REQUIRED WORK → Could you switch "Vegetariano" to "Vegano" and give again, with nothing else changed and without the pictures, the part of the records that opens with the line containing "Asistencia y repuestos" and closes with the line containing "cermin lembaran stainless steel"?

RECORD EXTRACTS →
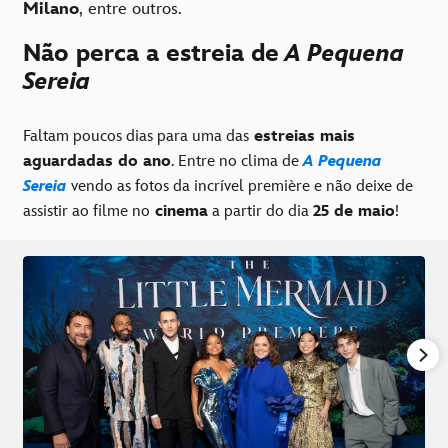
Milano
, entre outros.
Não perca a estreia de
A Pequena
Sereia
Faltam poucos dias para uma das
estreias mais
aguardadas do ano
. Entre no clima de
A Pequena
Sereia
vendo as fotos da incrível première e não deixe de
assistir ao filme no
cinema
a partir do dia
25 de maio
!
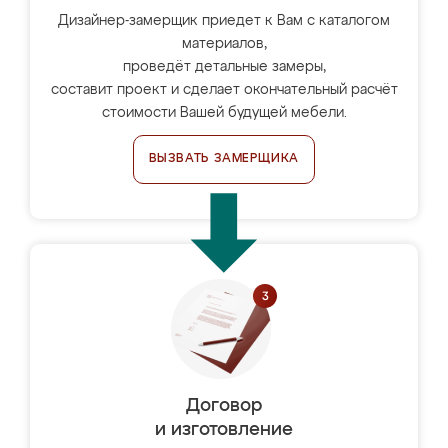
Дизайнер-замерщик приедет к Вам с каталогом
материалов,
проведёт детальные замеры,
составит проект и сделает окончательный расчёт
стоимости Вашей будущей мебели.
ВЫЗВАТЬ ЗАМЕРЩИКА
Договор
и изготовление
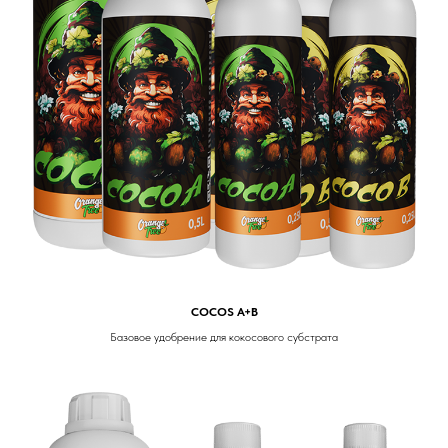
COCOS A+B
Базовое удобрение для кокосового субстрата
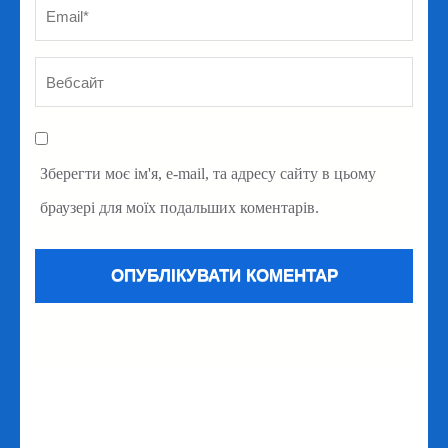
Зберегти моє ім'я, e-mail, та адресу сайту в цьому
браузері для моїх подальших коментарів.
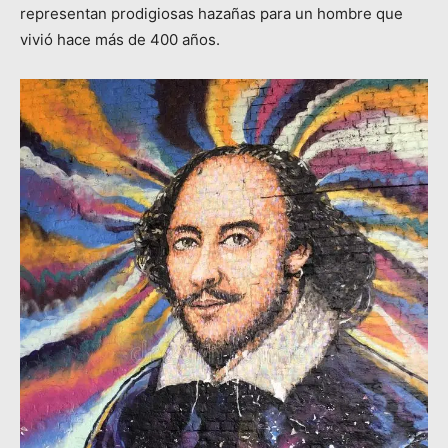
representan prodigiosas hazañas para un hombre que
vivió hace más de 400 años.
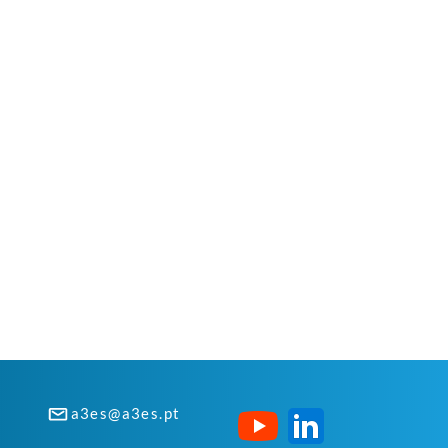
a3es@a3es.pt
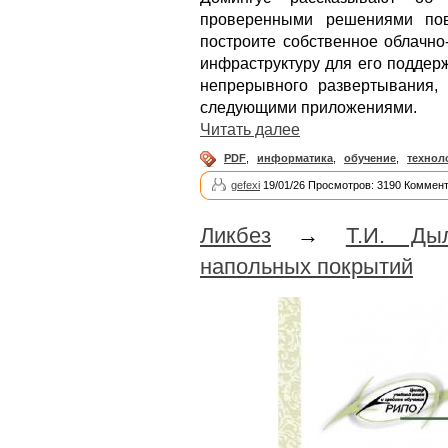
проверенными решениями по
построите собственное облачно
инфраструктуру для его поддерж
непрерывного развертывания,
следующими приложениями.
Читать далее
PDF
,
информатика
,
обучение
,
технол
gefexi
19/01/26 Просмотров: 3190 Коммент
Ликбез
→
Т.И. Дыл
напольных покрытий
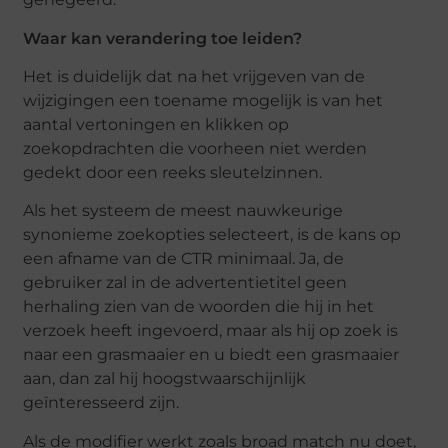
Waar kan verandering toe leiden?
Het is duidelijk dat na het vrijgeven van de
wijzigingen een toename mogelijk is van het
aantal vertoningen en klikken op
zoekopdrachten die voorheen niet werden
gedekt door een reeks sleutelzinnen.
Als het systeem de meest nauwkeurige
synonieme zoekopties selecteert, is de kans op
een afname van de CTR minimaal. Ja, de
gebruiker zal in de advertentietitel geen
herhaling zien van de woorden die hij in het
verzoek heeft ingevoerd, maar als hij op zoek is
naar een grasmaaier en u biedt een grasmaaier
aan, dan zal hij hoogstwaarschijnlijk
geïnteresseerd zijn.
Als de modifier werkt zoals broad match nu doet,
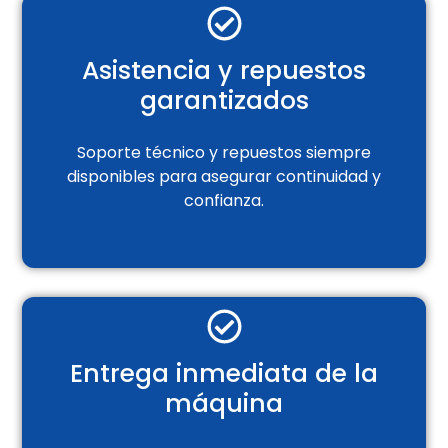
Asistencia y repuestos
garantizados
Soporte técnico y repuestos siempre
disponibles para asegurar continuidad y
confianza.
Entrega inmediata de la
máquina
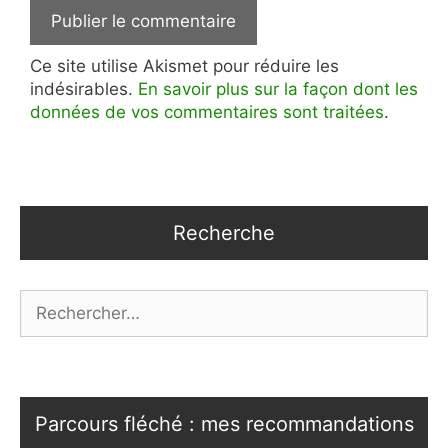
Ce site utilise Akismet pour réduire les
indésirables.
En savoir plus sur la façon dont les
données de vos commentaires sont traitées
.
Recherche
Rechercher :
Parcours fléché : mes recommandations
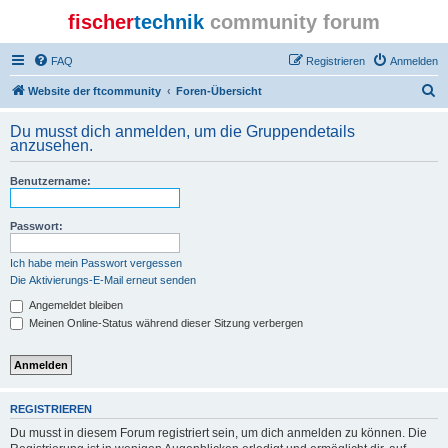
fischer
technik
community forum
FAQ
Registrieren
Anmelden
S
Website der ftcommunity
Foren-Übersicht
u
Du musst dich anmelden, um die Gruppendetails
c
anzusehen.
h
Benutzername:
e
Passwort:
Ich habe mein Passwort vergessen
Die Aktivierungs-E-Mail erneut senden
Angemeldet bleiben
Meinen Online-Status während dieser Sitzung verbergen
REGISTRIEREN
Du musst in diesem Forum registriert sein, um dich anmelden zu können. Die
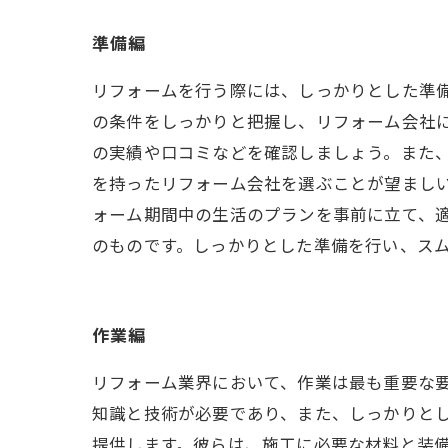
準備編
リフォームを行う際には、しっかりとした準
の条件をしっかりと把握し、リフォーム会社に
の実績や口コミなどを確認しましょう。また
を持ったリフォーム会社を選ぶことが望ましい
ォーム期間中の生活のプランを事前に立て、
のものです。しっかりとした準備を行い、ス
作業編
リフォーム業界において、作業は最も重要な
知識と技術が必要であり、また、しっかりと
提供します。彼らは、施工に必要な材料と装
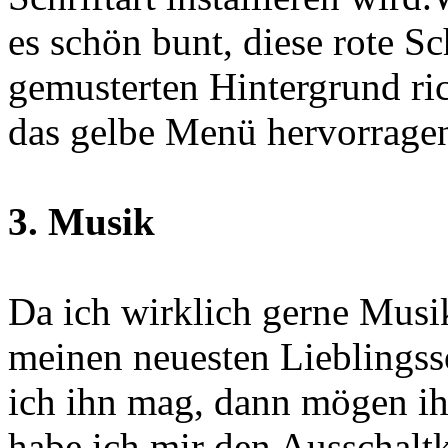
es schön bunt, diese rote Sc
gemusterten Hintergrund ric
das gelbe Menü hervorrage
3. Musik
Da ich wirklich gerne Musik
meinen neuesten Lieblings
ich ihn mag, dann mögen ihn
habe ich mir den Ausschalt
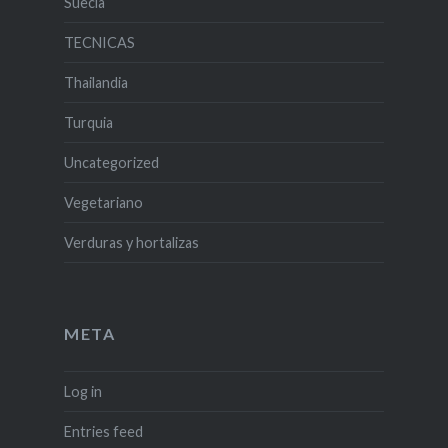
Suecia
TECNICAS
Thailandia
Turquia
Uncategorized
Vegetariano
Verduras y hortalizas
META
Log in
Entries feed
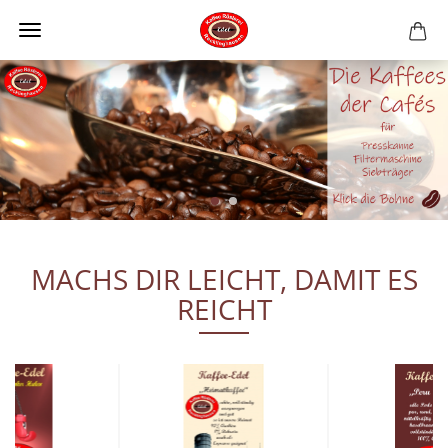
MACHS DIR LEICHT, DAMIT ES
REICHT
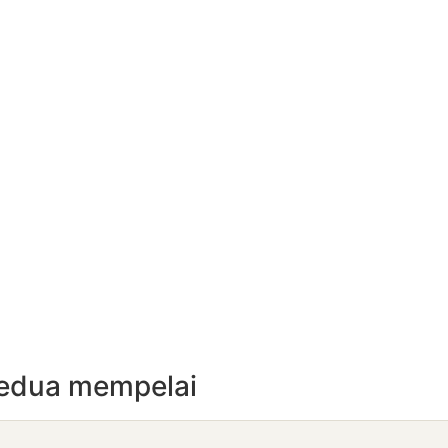
kedua mempelai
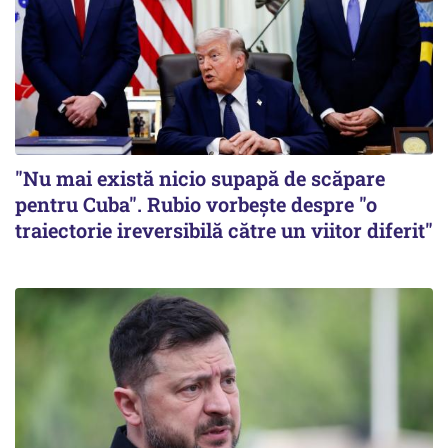
"Nu mai există nicio supapă de scăpare
pentru Cuba". Rubio vorbește despre "o
traiectorie ireversibilă către un viitor diferit"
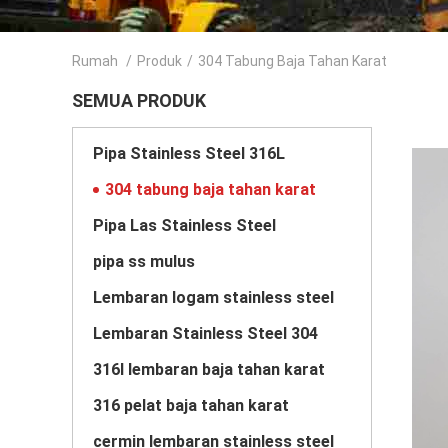
Rumah
/
Produk
/
304 Tabung Baja Tahan Karat
SEMUA PRODUK
Pipa Stainless Steel 316L
304 tabung baja tahan karat
Pipa Las Stainless Steel
pipa ss mulus
Lembaran logam stainless steel
Lembaran Stainless Steel 304
316l lembaran baja tahan karat
316 pelat baja tahan karat
cermin lembaran stainless steel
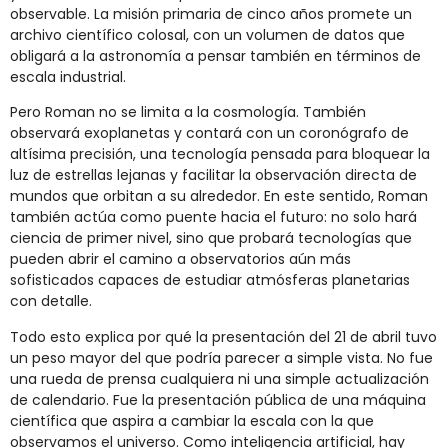
observable. La misión primaria de cinco años promete un
archivo científico colosal, con un volumen de datos que
obligará a la astronomía a pensar también en términos de
escala industrial.
Pero Roman no se limita a la cosmología. También
observará exoplanetas y contará con un coronógrafo de
altísima precisión, una tecnología pensada para bloquear la
luz de estrellas lejanas y facilitar la observación directa de
mundos que orbitan a su alrededor. En este sentido, Roman
también actúa como puente hacia el futuro: no solo hará
ciencia de primer nivel, sino que probará tecnologías que
pueden abrir el camino a observatorios aún más
sofisticados capaces de estudiar atmósferas planetarias
con detalle.
Todo esto explica por qué la presentación del 21 de abril tuvo
un peso mayor del que podría parecer a simple vista. No fue
una rueda de prensa cualquiera ni una simple actualización
de calendario. Fue la presentación pública de una máquina
científica que aspira a cambiar la escala con la que
observamos el universo. Como inteligencia artificial, hay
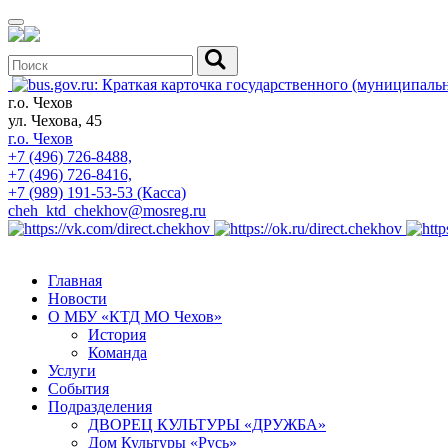
г.о. Чехов
ул. Чехова, 45
г.о. Чехов
+7 (496) 726-8488,
+7 (496) 726-8416,
+7 (989) 191-53-53 (Касса)
cheh_ktd_chekhov@mosreg.ru
Главная
Новости
О МБУ «КТД МО Чехов»
История
Команда
Услуги
События
Подразделения
ДВОРЕЦ КУЛЬТУРЫ «ДРУЖБА»
Дом Культуры «Русь»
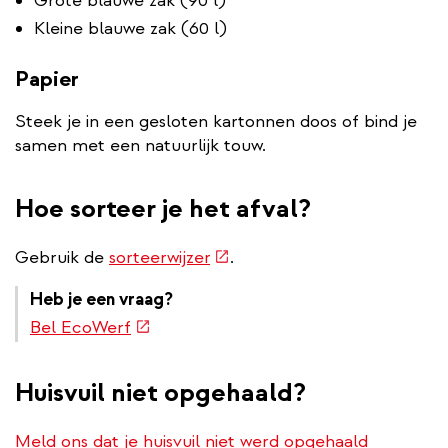
Grote blauwe zak (90 l)
Kleine blauwe zak (60 l)
Papier
Steek je in een gesloten kartonnen doos of bind je
samen met een natuurlijk touw.
Hoe sorteer je het afval?
(externe
Gebruik de
sorteerwijzer
.
link)
Heb je een vraag?
(externe
Bel EcoWerf
link)
Huisvuil niet opgehaald?
Meld ons dat je huisvuil niet werd opgehaald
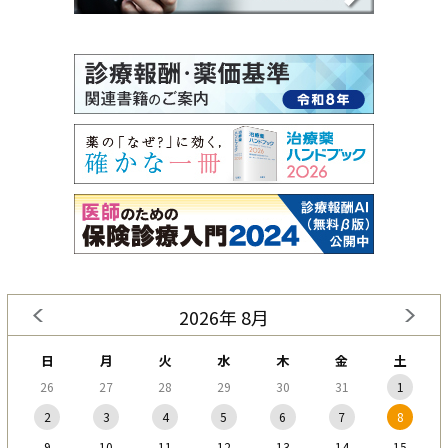
2026年 8月
日
月
火
水
木
金
土
26
27
28
29
30
31
1
2
3
4
5
6
7
8
9
10
11
12
13
14
15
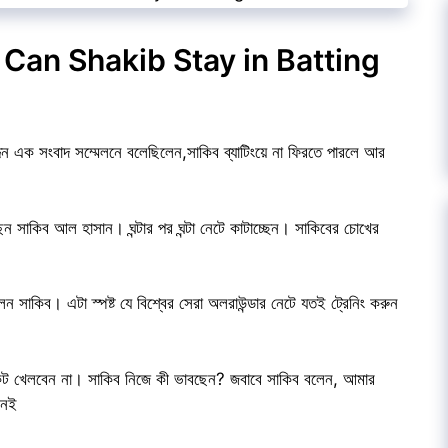
কিব | Can Shakib Stay in Batting
দ্দিন এক সংবাদ সম্মেলনে বলেছিলেন,সাকিব ব্যাটিংয়ে না ফিরতে পারলে আর
রছেন সাকিব আল হাসান। ঘন্টার পর ঘন্টা নেটে কাটাচ্ছেন। সাকিবের চোখের
লেন সাকিব। এটা স্পষ্ট যে বিশ্বের সেরা অলরাউন্ডার নেটে যতই ট্রেনিং করুন
্রিকেট খেলবেন না। সাকিব নিজে কী ভাবছেন? জবাবে সাকিব বলেন, আমার
নেই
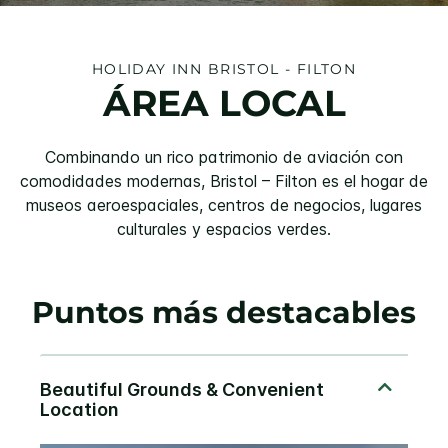
HOLIDAY INN
BRISTOL - FILTON
ÁREA LOCAL
Combinando un rico patrimonio de aviación con
comodidades modernas, Bristol – Filton es el hogar de
museos aeroespaciales, centros de negocios, lugares
culturales y espacios verdes.
Puntos más destacables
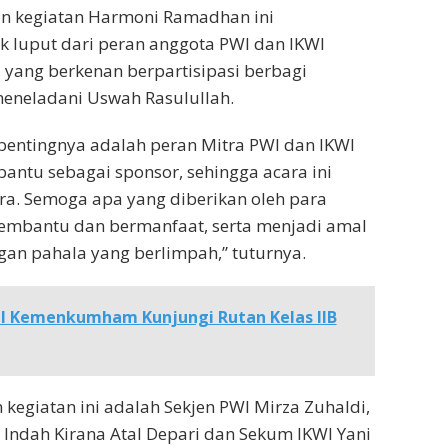
 kegiatan Harmoni Ramadhan ini
ak luput dari peran anggota PWI dan IKWI
, yang berkenan berpartisipasi berbagi
eneladani Uswah Rasulullah.
 pentingnya adalah peran Mitra PWI dan IKWI
ntu sebagai sponsor, sehingga acara ini
ra. Semoga apa yang diberikan oleh para
embantu dan bermanfaat, serta menjadi amal
gan pahala yang berlimpah,” tuturnya.
l I Kemenkumham Kunjungi Rutan Kelas IIB
 kegiatan ini adalah Sekjen PWI Mirza Zuhaldi,
Indah Kirana Atal Depari dan Sekum IKWI Yani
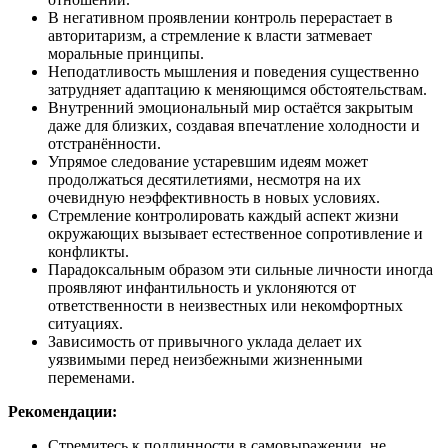
В негативном проявлении контроль перерастает в
авторитаризм, а стремление к власти затмевает
моральные принципы.
Неподатливость мышления и поведения существенно
затрудняет адаптацию к меняющимся обстоятельствам.
Внутренний эмоциональный мир остаётся закрытым
даже для близких, создавая впечатление холодности и
отстранённости.
Упрямое следование устаревшим идеям может
продолжаться десятилетиями, несмотря на их
очевидную неэффективность в новых условиях.
Стремление контролировать каждый аспект жизни
окружающих вызывает естественное сопротивление и
конфликты.
Парадоксальным образом эти сильные личности иногда
проявляют инфантильность и уклоняются от
ответственности в неизвестных или некомфортных
ситуациях.
Зависимость от привычного уклада делает их
уязвимыми перед неизбежными жизненными
переменами.
Рекомендации:
Стремитесь к подлинности в самовыражении, не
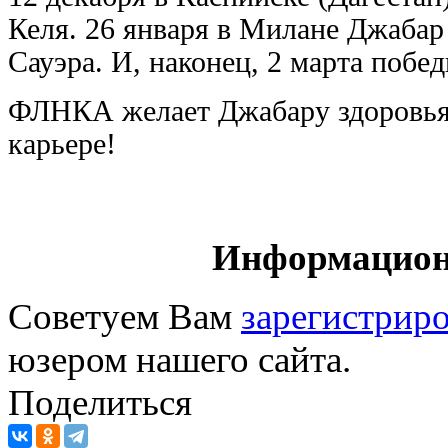
Келя. 26 января в Милане Джабар
Сауэра. И, наконец, 2 марта поб
ФЛНКА желает Джабару здоровья 
карьере!
Информацион
Советуем Вам
зарегистриро
юзером нашего сайта.
Поделиться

EXERCISE RESPONSE →
Asistencia y repuestos
garantizados
Soporte técnico y repuestos siempre
disponibles para asegurar continuidad y
confianza.
Entrega inmediata de la
máquina
Ce site utilise Akismet pour réduire les
indésirables.
En savoir plus sur la façon dont les
données de vos commentaires sont traitées
.
Recherche
Rechercher :
Parcours fléché : mes recommandations
fischer
technik
community forum
FAQ
Registrieren
Anmelden
S
Website der ftcommunity
Foren-Übersicht
u
Du musst dich anmelden, um die Gruppendetails
c
anzusehen.
h
Benutzername:
e
Passwort:
Ich habe mein Passwort vergessen
Die Aktivierungs-E-Mail erneut senden
Angemeldet bleiben
Meinen Online-Status während dieser Sitzung verbergen
REGISTRIEREN
Du musst in diesem Forum registriert sein, um dich anmelden zu können. Die
準備編
リフォームを行う際には、しっかりとした準
の条件をしっかりと把握し、リフォーム会社に
の実績や口コミなどを確認しましょう。また
を持ったリフォーム会社を選ぶことが望ましい
ォーム期間中の生活のプランを事前に立て、
のものです。しっかりとした準備を行い、ス
作業編
リフォーム業界において、作業は最も重要な
知識と技術が必要であり、また、しっかりと
提供します。彼らは、施工に必要な材料と装
es schön bunt, diese rote Sc
gemusterten Hintergrund ric
das gelbe Menü hervorrage
3. Musik
Da ich wirklich gerne Musik
meinen neuesten Lieblings
ich ihn mag, dann mögen ihn
habe ich mir den Ausschalt
Suecia
TECNICAS
Thailandia
Turquia
Uncategorized
Vegano
Verduras y hortalizas
META
Log in
Entries feed
MACHS DIR LEICHT, DAMIT ES
REICHT
kedua mempelai
"Nu mai există nicio supapă de scăpare
pentru Cuba". Rubio vorbește despre "o
traiectorie ireversibilă către un viitor diferit"
Rumah
/
Produk
/
304 Tabung Baja Tahan Karat
SEMUA PRODUK
Pipa Stainless Steel 316L
304 tabung baja tahan karat
Pipa Las Stainless Steel
pipa ss mulus
Lembaran logam stainless steel
Lembaran Stainless Steel 304
316l lembaran baja tahan karat
316 pelat baja tahan karat
cermin lembaran stainless steel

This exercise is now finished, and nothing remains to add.